北京招聘

Primary purpose and function of this position:
To lead and proactively manage all regulatory activities associated with development, registration and maintenance of Drug Master Files according to current international regulatory requirements, specifically China market.
Duties and Responsibilities:

• Support the life cycle management of APIs from RA perspective
• Review and approve ROS, specification and analytical control when required
• Coordinate DMF preparation and related activities for On Time Submissions for China market
• Proactively collaborates with the Regulatory Associates responsible for products (on site or new products), working as one team
• Respond to deficiency letters and coordinate related activities
• Coordinating pre-launch activities from RA perspective
• Manages the regulatory aspects and related tasks of the assigned commercial APIs
• o Evaluate change requests and address the required submission to support the requested change.

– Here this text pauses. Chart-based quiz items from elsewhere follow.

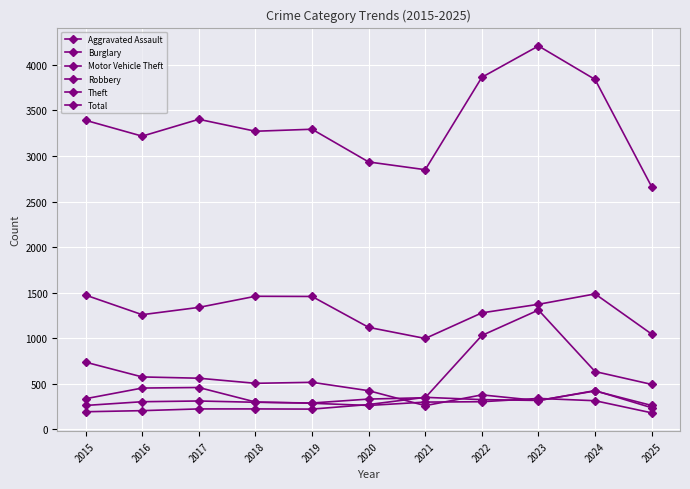

Count the number of data series in this chart.

6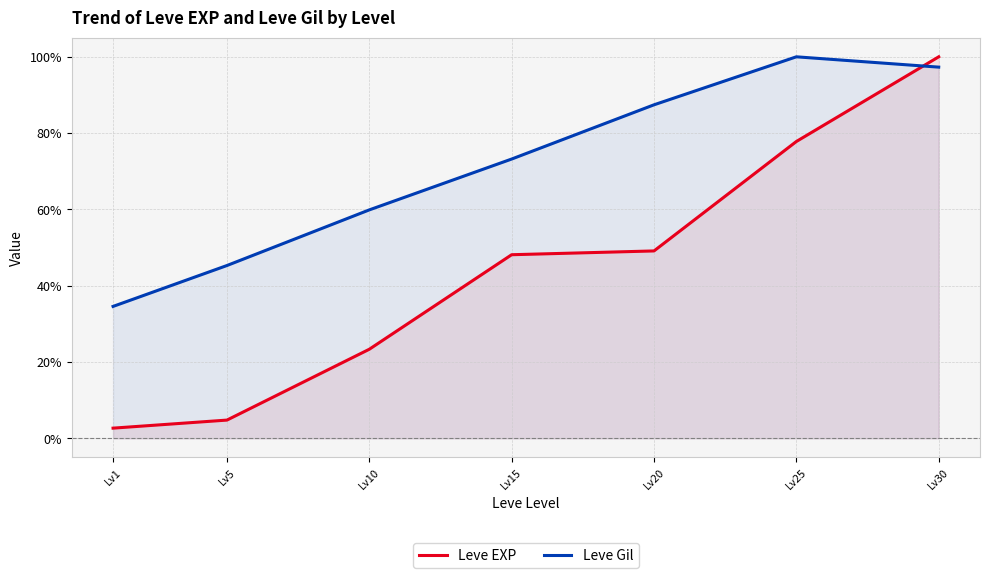

What is the difference between the Leve EXP values at Lv30 and Lv10?

76.6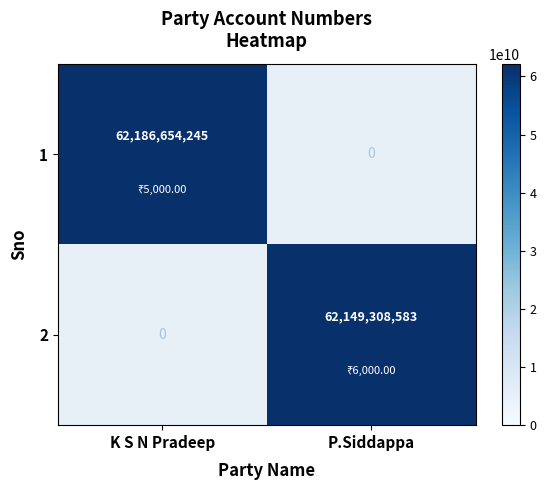

At how many categories does at least one series exceed 62158507239?

1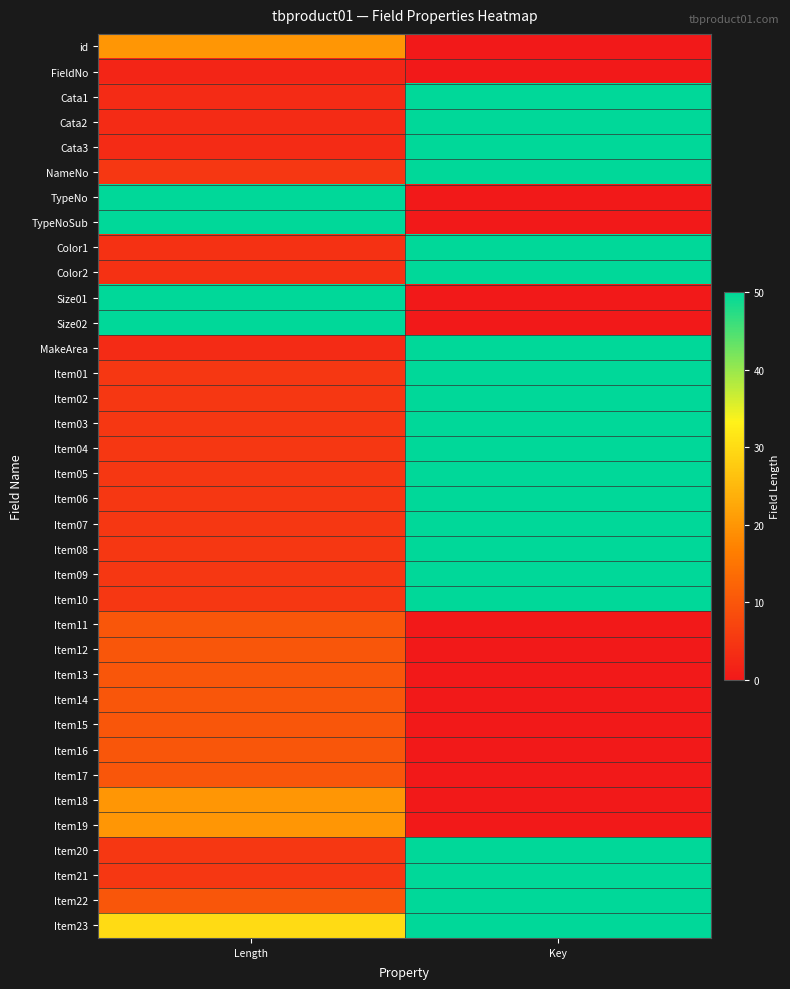

Reading left to right, transcribe all the data shown in this chart.

id: Length=20	Key=0
FieldNo: Length=2	Key=0
Cata1: Length=3	Key=50
Cata2: Length=3	Key=50
Cata3: Length=3	Key=50
NameNo: Length=5	Key=50
TypeNo: Length=50	Key=0
TypeNoSub: Length=50	Key=0
Color1: Length=4	Key=50
Color2: Length=4	Key=50
Size01: Length=50	Key=0
Size02: Length=50	Key=0
MakeArea: Length=3	Key=50
Item01: Length=5	Key=50
Item02: Length=5	Key=50
Item03: Length=5	Key=50
Item04: Length=5	Key=50
Item05: Length=5	Key=50
Item06: Length=5	Key=50
Item07: Length=5	Key=50
Item08: Length=5	Key=50
Item09: Length=5	Key=50
Item10: Length=5	Key=50
Item11: Length=10	Key=0
Item12: Length=10	Key=0
Item13: Length=10	Key=0
Item14: Length=10	Key=0
Item15: Length=10	Key=0
Item16: Length=10	Key=0
Item17: Length=10	Key=0
Item18: Length=20	Key=0
Item19: Length=20	Key=0
Item20: Length=5	Key=50
Item21: Length=5	Key=50
Item22: Length=10	Key=50
Item23: Length=30	Key=50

Follow through the submission
• Maintain up to date the DMFs according to the required regulation of updating for China market.
• Support customers regarding Service Requests, giving relevant professional information in the shortest of time
• Continue learning of regulatory guidance, SOPs and work processes
• Additional responsibilities as part of Global community of TEVA api RA:
• Share knowledge on China regulatory within RA community
• Proactively suggest and support development/improvement of RA work processes in order to achieve constant improvement of our department
• To train new RA associates
• knowledge and experience to prepare a response to authorities DL requests without need of further assistance and guidance
• Leading local/global projects

任职要求：

• Education:
• High degree in relevant field, e.g. chemistry/biochemistry/biology or biotechnology
• Professional Experience:
• Experience of at least 3 years in Regulatory Affairs.
• Knowledgeable in China regulatory guidelines and NMPA requirements

Teva 是一家总部位于以色列的全球性医药公司，是全世界***的“药柜”，拥有超过1,800个分子化合物，35,000个产品。我们的使命是成为全球仿制药和生物制药的领导者，提高和改善病患的生活质量。目前Teva在全球共有43,000名员工，在近60个国家开展业务，2018年全年销售额接近190亿美金。现在Teva已经来到中国，作为全球使命的一部分，Teva 中国将会在未来的几年里大力拓展本土业务， 上市我们创新研发的原研药品，以高品质药品为中国数百万患者提供帮助。在未来，Teva承诺会为中国的病患，以更快的速度带来更新更好的药物。